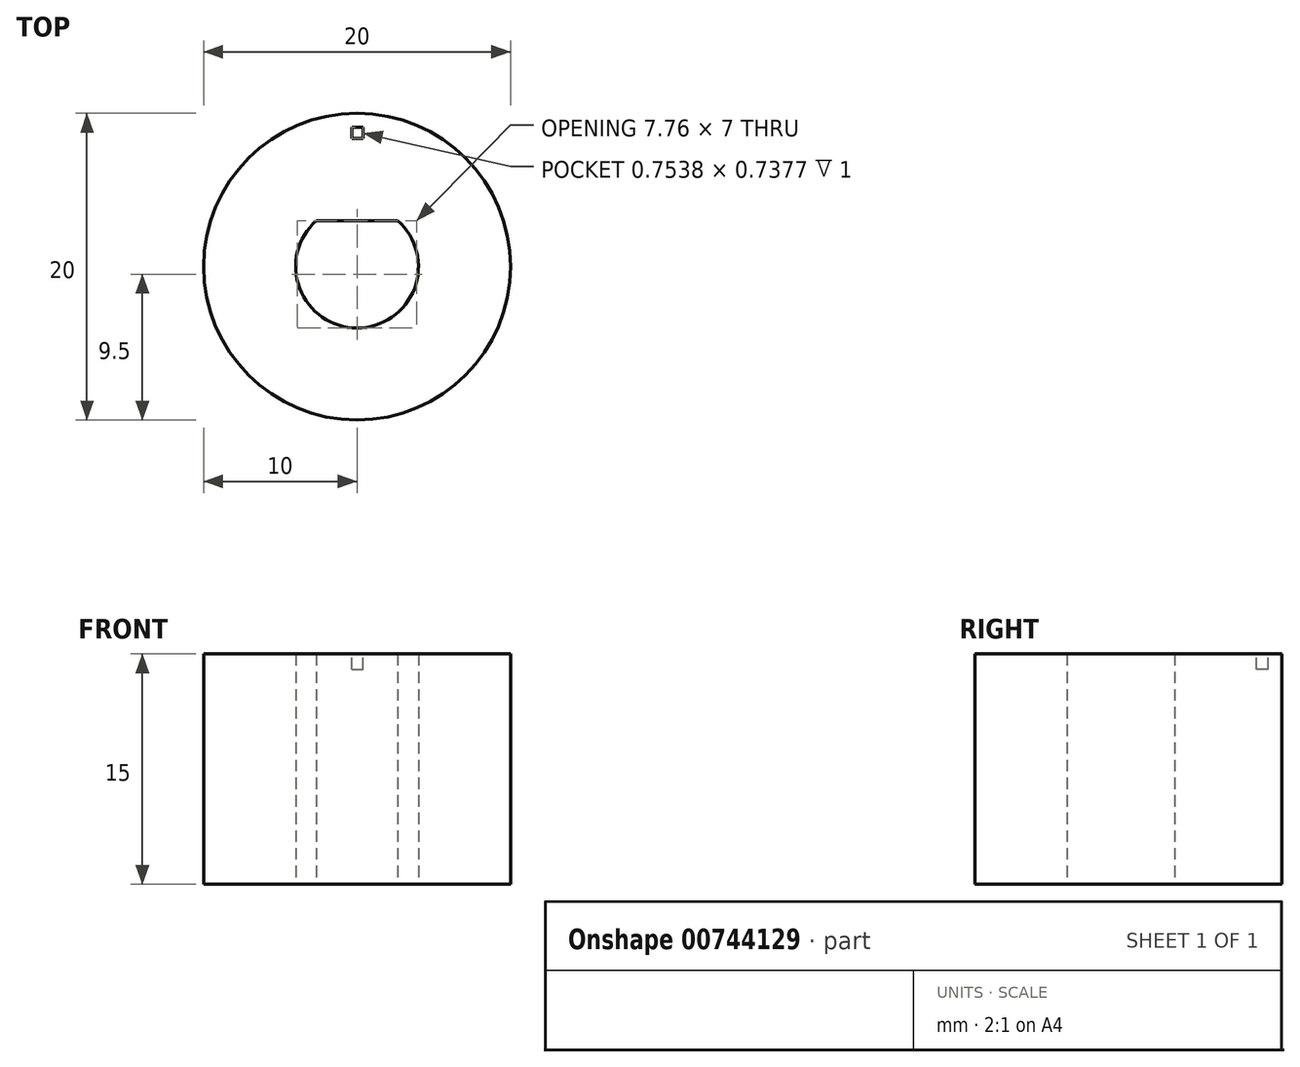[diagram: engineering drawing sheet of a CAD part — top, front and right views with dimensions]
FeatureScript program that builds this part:
annotation { "Feature Type Name" : "Feature", "Feature Type Description" : "" }
export const myFeature = defineFeature(function(context is Context, id is Id, definition is map)
    precondition{}
    {
        {
            var Q0;
            Q0=qCreatedBy(makeId("Top.planeOp"),FACE);
            var sketch = newSketch(context, id + "F0", { "sketchPlane" : qUnion([Q0])});
            skCircle(sketch, "E0", {"center": v(0, 0) * mm, "radius": 10 * mm});
            skArc(sketch, "E1", {"start": v(-2.65, 3) * mm, "mid": v(0, -4) * mm, "end": v(2.65, 3) * mm});
            skLineSegment(sketch, "E2", {"start": v(-2.65, 3) * mm, "end": v(2.65, 3) * mm});
            skSolve(sketch);
        }
        {
            var Q0;
            Q0=makeQuery(id+"F0.imprint","IMPRINT",FACE,{"disambiguationData":[TD([[makeQuery(id+"F0.imprint","IMPRINT",EDGE,{"derivedFrom":sQuery(id+"F0.wireOp",EDGE,"E0")}),1.0]])]});
            extrude(context, id + "F1", {"entities" : qUnion([Q0]), "depth" : 15 * mm, "offsetDistance" : 25 * mm});
        }
        {
            var Q0;
            Q0=makeQuery(id+"F1.opExtrude","CAP_FACE",FACE,{"disambiguationData":[OSD([sQuery(id+"F0.wireOp",EDGE,"E0"),sQuery(id+"F0.wireOp",EDGE,"E1"),sQuery(id+"F0.wireOp",EDGE,"E2")])],"isStart":false});
            var sketch = newSketch(context, id + "F2", { "sketchPlane" : qUnion([Q0])});
            skLineSegment(sketch, "E3.bottom", {"start": v(-0.35, 9.09) * mm, "end": v(0.4, 9.09) * mm});
            skLineSegment(sketch, "E3.top", {"start": v(-0.35, 8.35) * mm, "end": v(0.4, 8.35) * mm});
            skLineSegment(sketch, "E3.left", {"start": v(-0.35, 9.09) * mm, "end": v(-0.35, 8.35) * mm});
            skLineSegment(sketch, "E3.right", {"start": v(0.4, 9.09) * mm, "end": v(0.4, 8.35) * mm});
            skSolve(sketch);
        }
        {
            var Q0;
            Q0=makeQuery(id+"F2.imprint","IMPRINT",FACE,{"disambiguationData":[TD([[makeQuery(id+"F2.imprint","IMPRINT",EDGE,{"derivedFrom":sQuery(id+"F2.wireOp",EDGE,"E3.bottom")}),-1.0]])]});
            extrude(context, id + "F3", {"entities" : qUnion([Q0]), "operationType" : NewBodyOperationType.REMOVE, "oppositeDirection" : true, "depth" : 1 * mm, "offsetDistance" : 25 * mm});
        }
    });
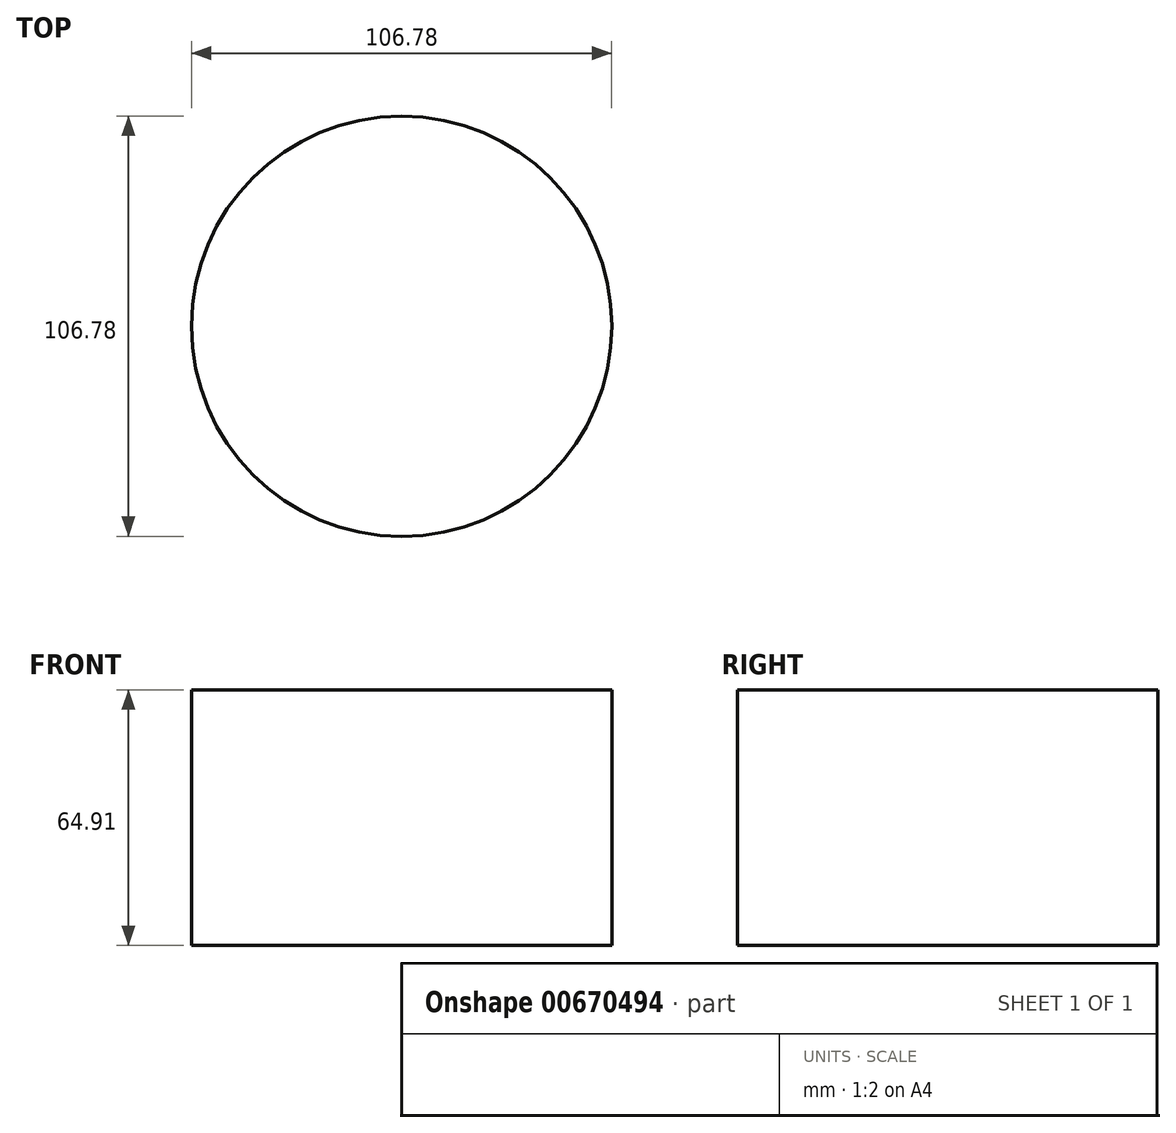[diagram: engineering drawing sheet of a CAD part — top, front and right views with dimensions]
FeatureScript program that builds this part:
annotation { "Feature Type Name" : "Feature", "Feature Type Description" : "" }
export const myFeature = defineFeature(function(context is Context, id is Id, definition is map)
    precondition{}
    {
        {
            var Q0;
            Q0=qCreatedBy(makeId("Top.planeOp"),FACE);
            var sketch = newSketch(context, id + "F0", { "sketchPlane" : qUnion([Q0])});
            skCircle(sketch, "E0", {"center": v(0, 0) * mm, "radius": 53.4 * mm});
            skSolve(sketch);
        }
        {
            var Q0;
            Q0=makeQuery(id+"F0.imprint","IMPRINT",FACE,{"disambiguationData":[TD([[makeQuery(id+"F0.imprint","IMPRINT",EDGE,{"derivedFrom":sQuery(id+"F0.wireOp",EDGE,"E0")}),1.0]])]});
            var Q1;
            Q1=sQuery(id+"F0.wireOp",EDGE,"E0");
            extrude(context, id + "F1", {"entities" : qUnion([Q0]), "surfaceEntities" : qUnion([Q1]), "depth" : 64.9 * mm, "offsetDistance" : 25.4 * mm});
        }
    });
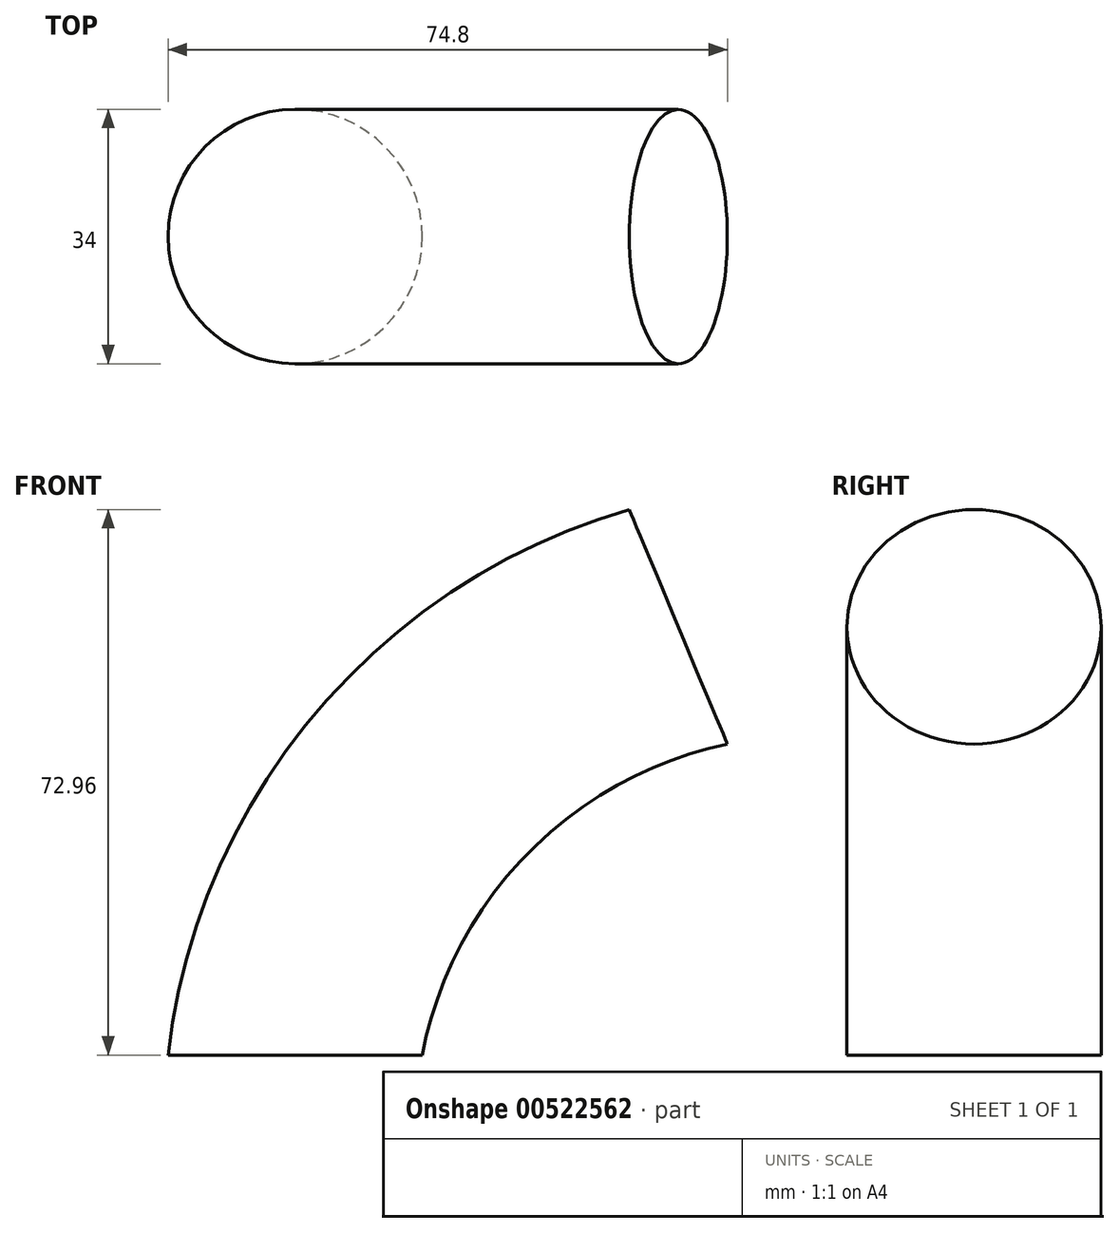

▶ Written instruction: Report each line of the records that contains the string "entities".

▶ Finished answer:
            extrude(context, id + "F1", {"entities" : qUnion([Q0]), "depth" : 15 * mm, "offsetDistance" : 25 * mm});
            extrude(context, id + "F3", {"entities" : qUnion([Q0]), "operationType" : NewBodyOperationType.REMOVE, "oppositeDirection" : true, "depth" : 1 * mm, "offsetDistance" : 25 * mm});
            extrude(context, id + "F1", {"entities" : qUnion([Q0]), "surfaceEntities" : qUnion([Q1]), "depth" : 64.9 * mm, "offsetDistance" : 25.4 * mm});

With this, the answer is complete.